Removing An Endpoint

Removing an endpoint becomes very similar to adding one - you're effectively creating a new handler for your route in the version that you want to remove it that returns a 404. It sounds complicated, but you only need to do it once - any future version, that route is removed.

Deprecating Or Sunsetting An Endpoint

My personal preference for this is to use Header Deprecation - let's say in version 3 of our hello API, we want to remove /hello/{name} from our routing:

The steps I take are:

• in version 1 the Route exists as normal
• in version 2 the Route now has a middleware attached that adds x-deprecated to the headers
• in version 3 you create your 404 route.

Pretty easy to understand flow, right?

When To Remove Versions Entirely

In my experience, removing a version of an API should be done in line with your customer's use cases - generally, I like to maintain at least 2 major versions of any API - so in version 3, I'd remove version 1 and move all the functionality we are keeping up a level into version 2.

Your personal use case may require more support than that - but the principal applies. You add a deprecation middleware to all routes that adds x-deprecated-version to the headers, as well as clearly documenting that.

So, with this in place, we now handle all our requirements:

• Request Structure - What your user sends to you
• Response Structure - What your user receives from you
• Business Logic - What your API actually does
• New Endpoints - Something new your user can call
• Remove Endpoints - Taking Something away your user can no longer call
• Deprecations / Sunsetting - Adding warnings to things

And we briefly touched on deprecating an entire version - does that wrap everything up in a nice little package? not really.

Talking To Your Users

Your API users are the most important people when it comes to your API - the more you talk to your users, the more you'll learn about what works for them and what doesn't.

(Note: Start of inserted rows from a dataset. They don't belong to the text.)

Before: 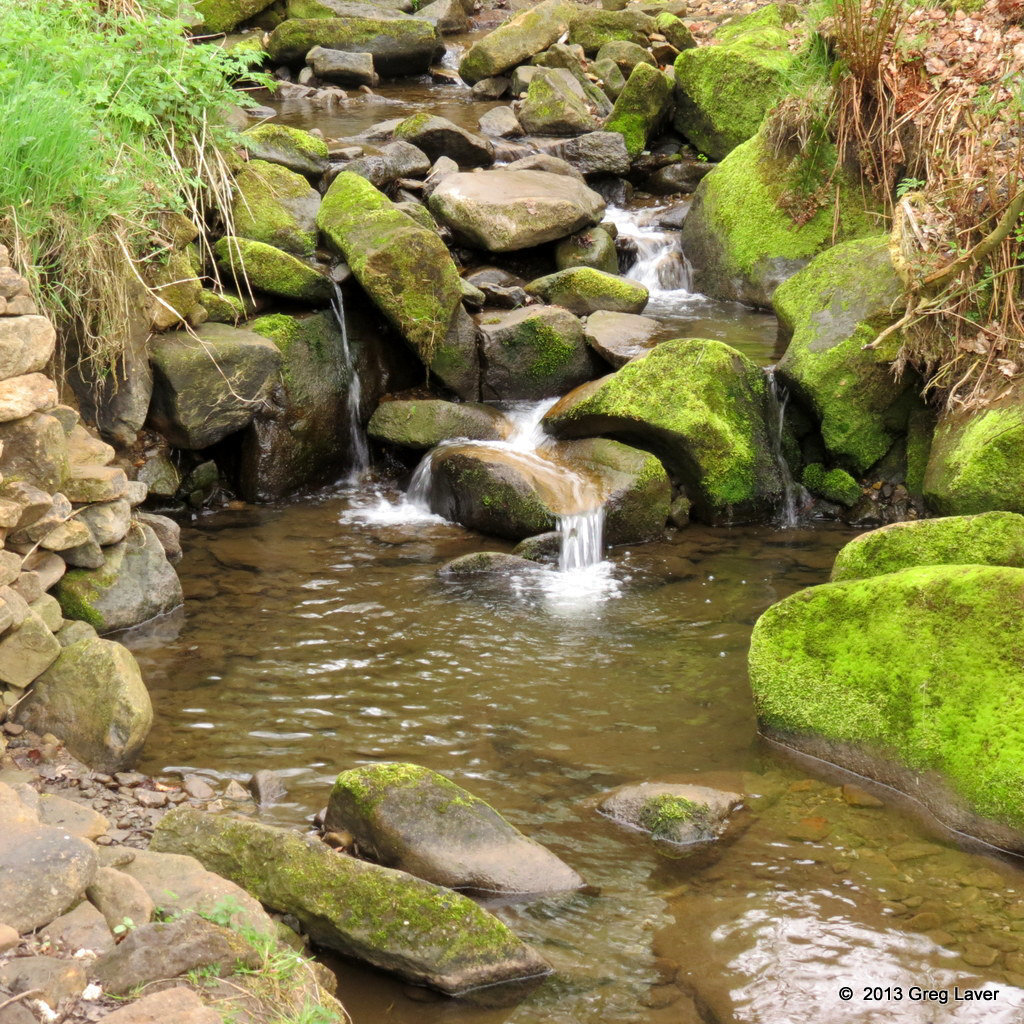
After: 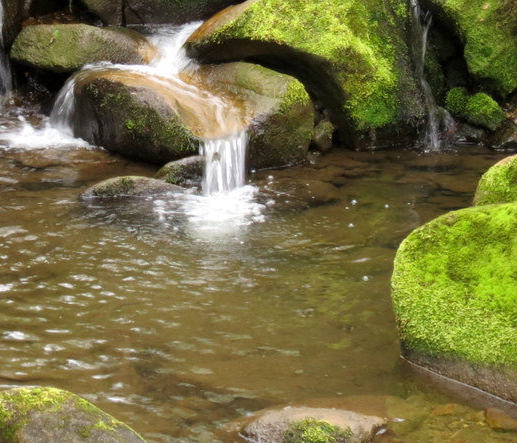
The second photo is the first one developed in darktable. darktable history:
crop: left 34.892%, top 36.781%, right 14.581%, bottom 19.937%
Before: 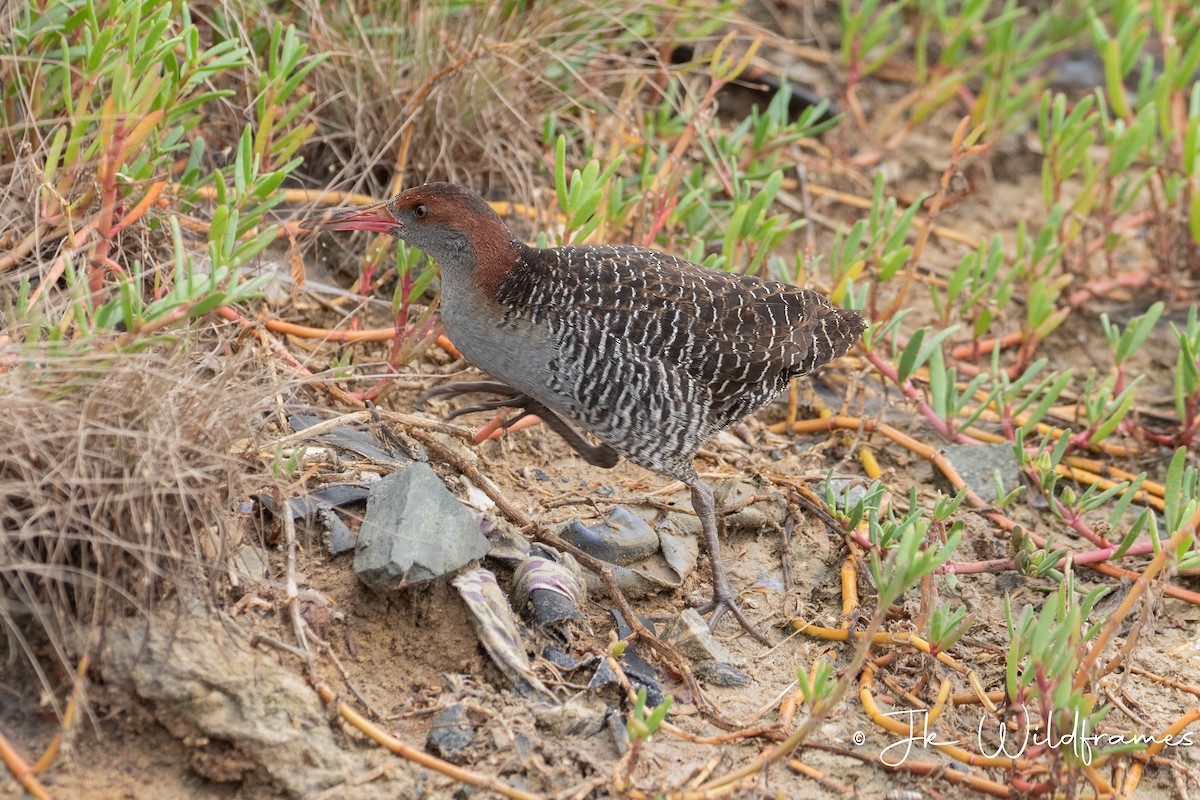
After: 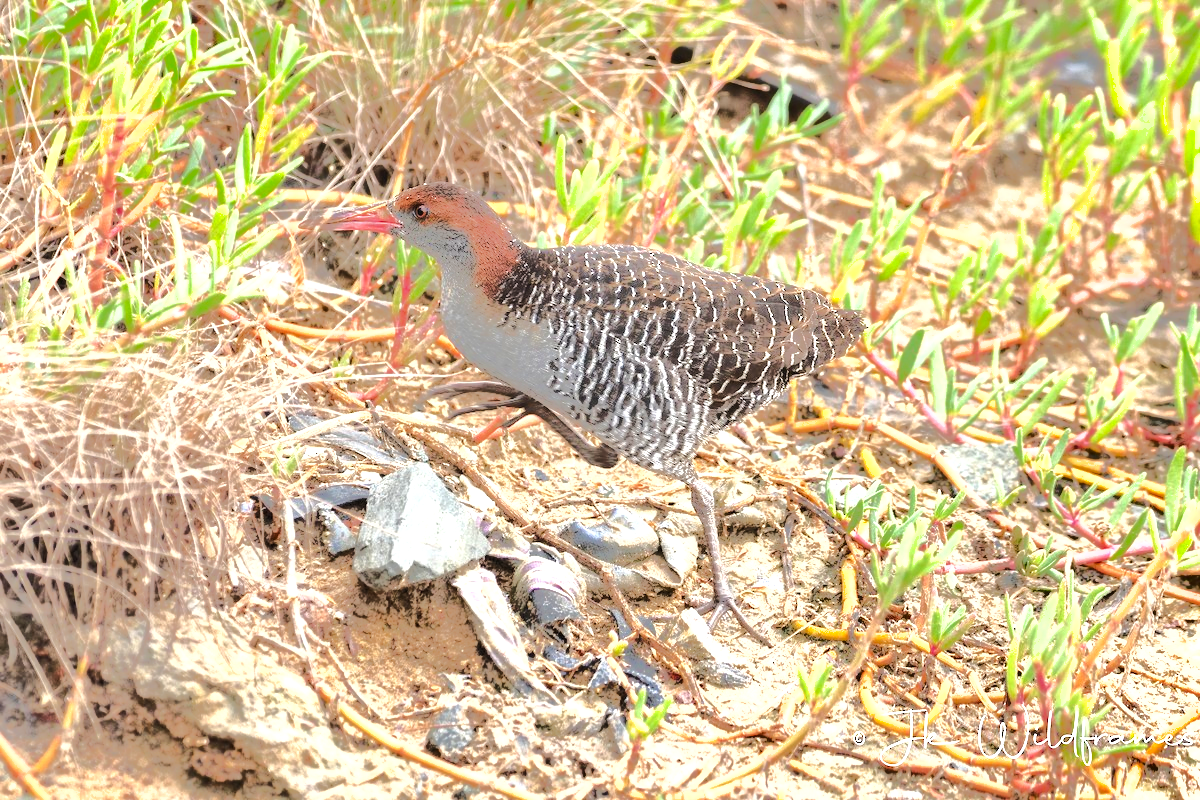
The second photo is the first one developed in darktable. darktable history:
contrast brightness saturation: brightness 0.153
exposure: black level correction 0, exposure 1.1 EV, compensate highlight preservation false
tone equalizer: -8 EV -0.539 EV, -7 EV -0.291 EV, -6 EV -0.094 EV, -5 EV 0.427 EV, -4 EV 0.971 EV, -3 EV 0.816 EV, -2 EV -0.008 EV, -1 EV 0.136 EV, +0 EV -0.031 EV, edges refinement/feathering 500, mask exposure compensation -1.57 EV, preserve details no
shadows and highlights: shadows 22.51, highlights -48.55, soften with gaussian
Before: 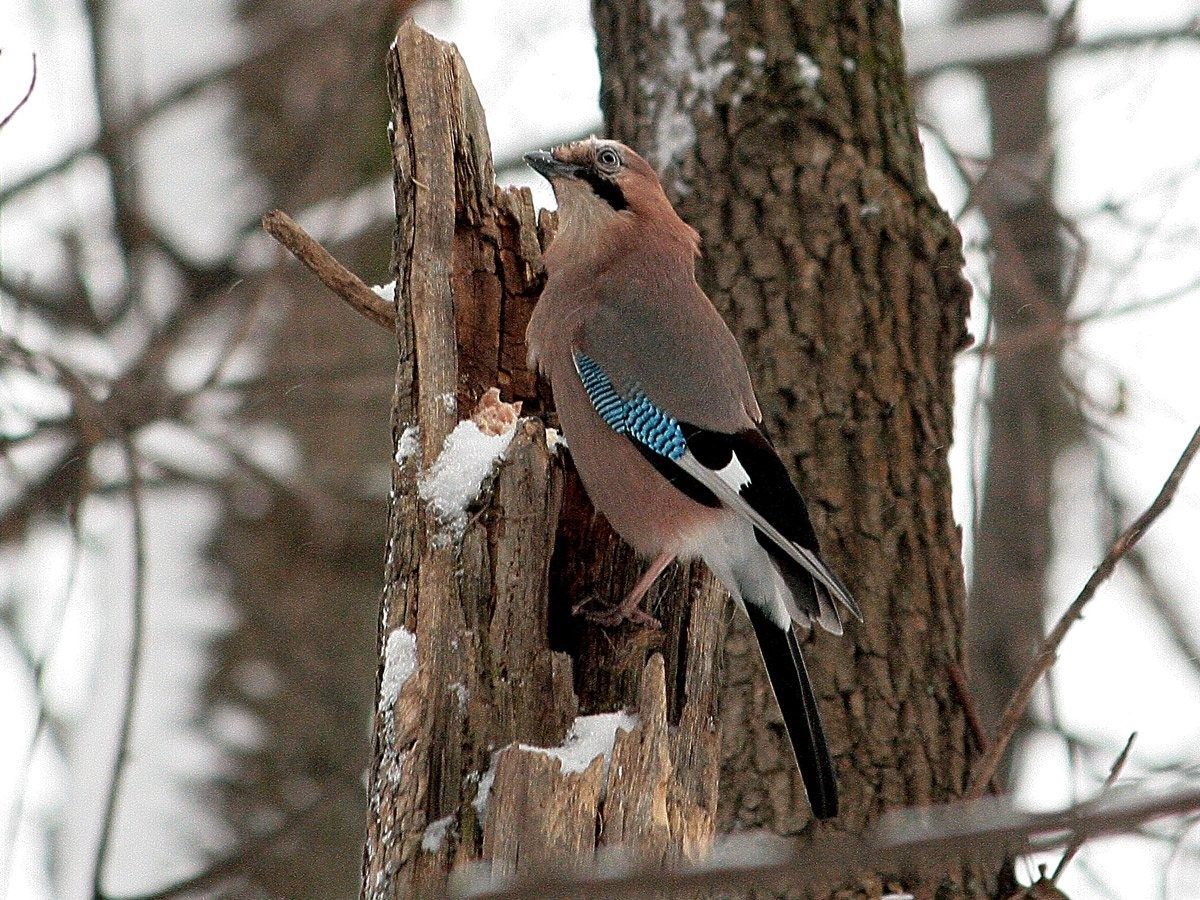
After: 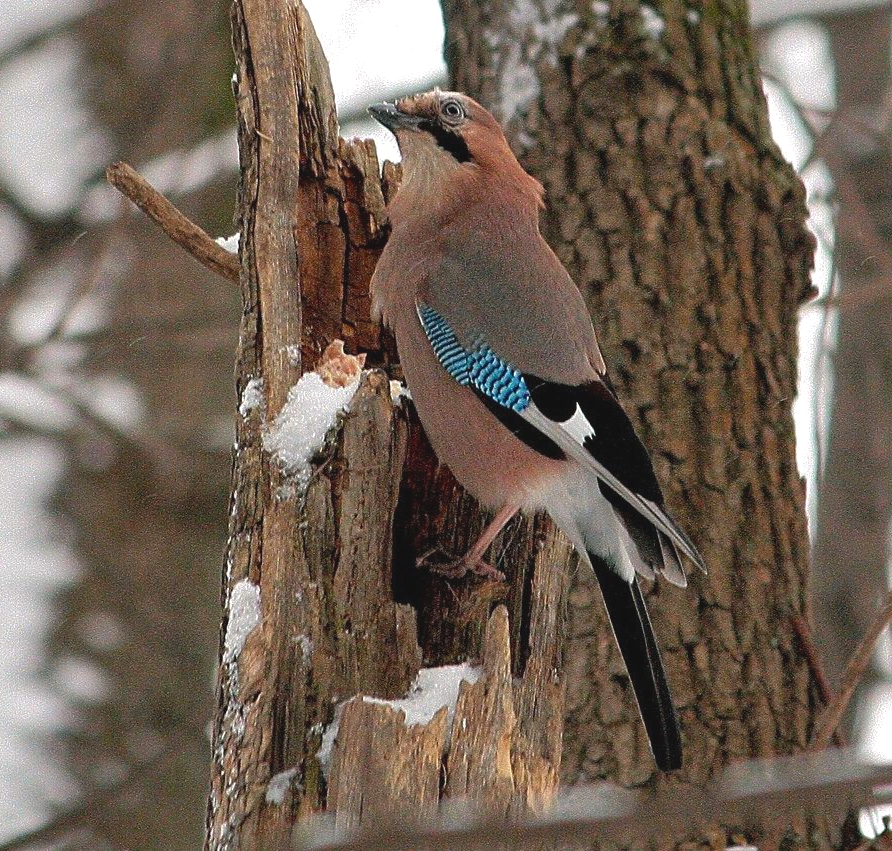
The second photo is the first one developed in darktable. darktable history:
shadows and highlights: on, module defaults
crop and rotate: left 13.022%, top 5.359%, right 12.625%
color balance rgb: highlights gain › chroma 0.195%, highlights gain › hue 329.94°, global offset › luminance 0.485%, global offset › hue 56.41°, perceptual saturation grading › global saturation 19.403%, contrast 4.215%
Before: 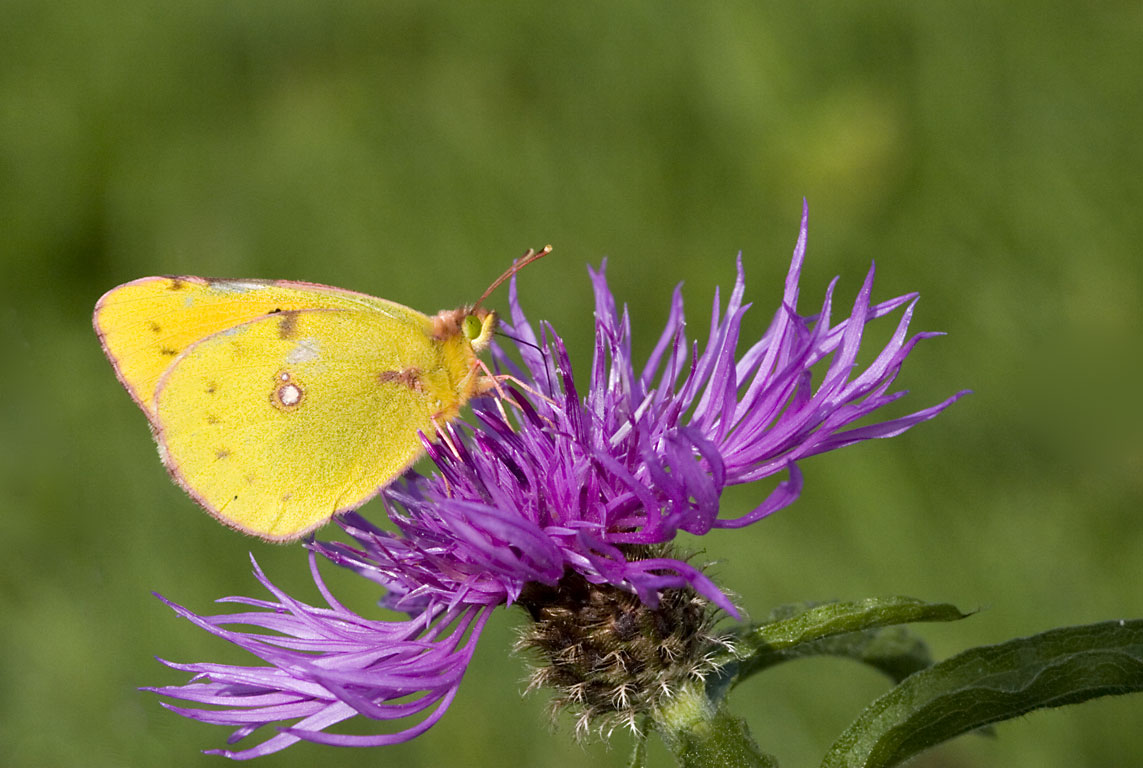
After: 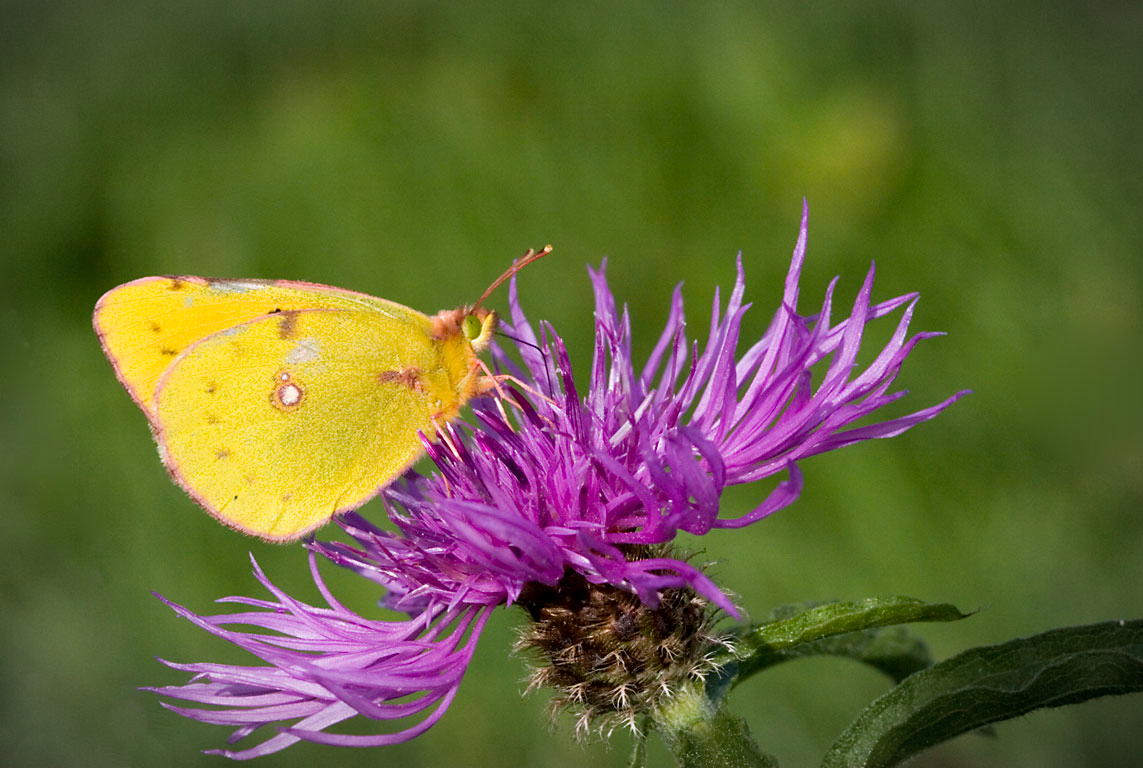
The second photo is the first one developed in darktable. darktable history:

Here's the list of questions I try to get answers from my users about:

• Is the API easy for the developers to integrate with?
• Can you predict the responses of your API?
• Can you predict the routes of your API?
• Is there anything you wish the API did that it doesn't?
• Is there anything you wish the API didn't do that it does?

This sort of feedback really helps when designing versioning in your API, as the users can help you form ideas and concepts for future versions, as well as help you identify bugs you don't know about, or developer pain points you don't know about.

Remember - effective API versioning hinges on solid code architecture and robust management practices. It's also crucial to maintain comprehensive API versioning documentation. While it's essential to communicate with your users and provide support for at least two versions during their integration period, never underestimate the power of well-crafted documentation in guiding them through the transition.

API versioning is a crucial aspect of software engineering that allows us to introduce changes to our APIs while maintaining backward compatibility. A well-structured project, like the one discussed, with organized directories for different versions, endpoints, models, and configurations, serves as a solid foundation. Implementing strategies, such as the Strategy Pattern, for handling business logic variations between versions ensures flexibility. Adding new endpoints and gracefully removing or deprecating old ones is made straightforward by cascading routing. Ultimately, successful API versioning goes beyond code; it involves engaging with users to understand their needs, predict responses, and shape future versions. Effective versioning, good code structure, and user feedback together form the pillars of a robust API development strategy.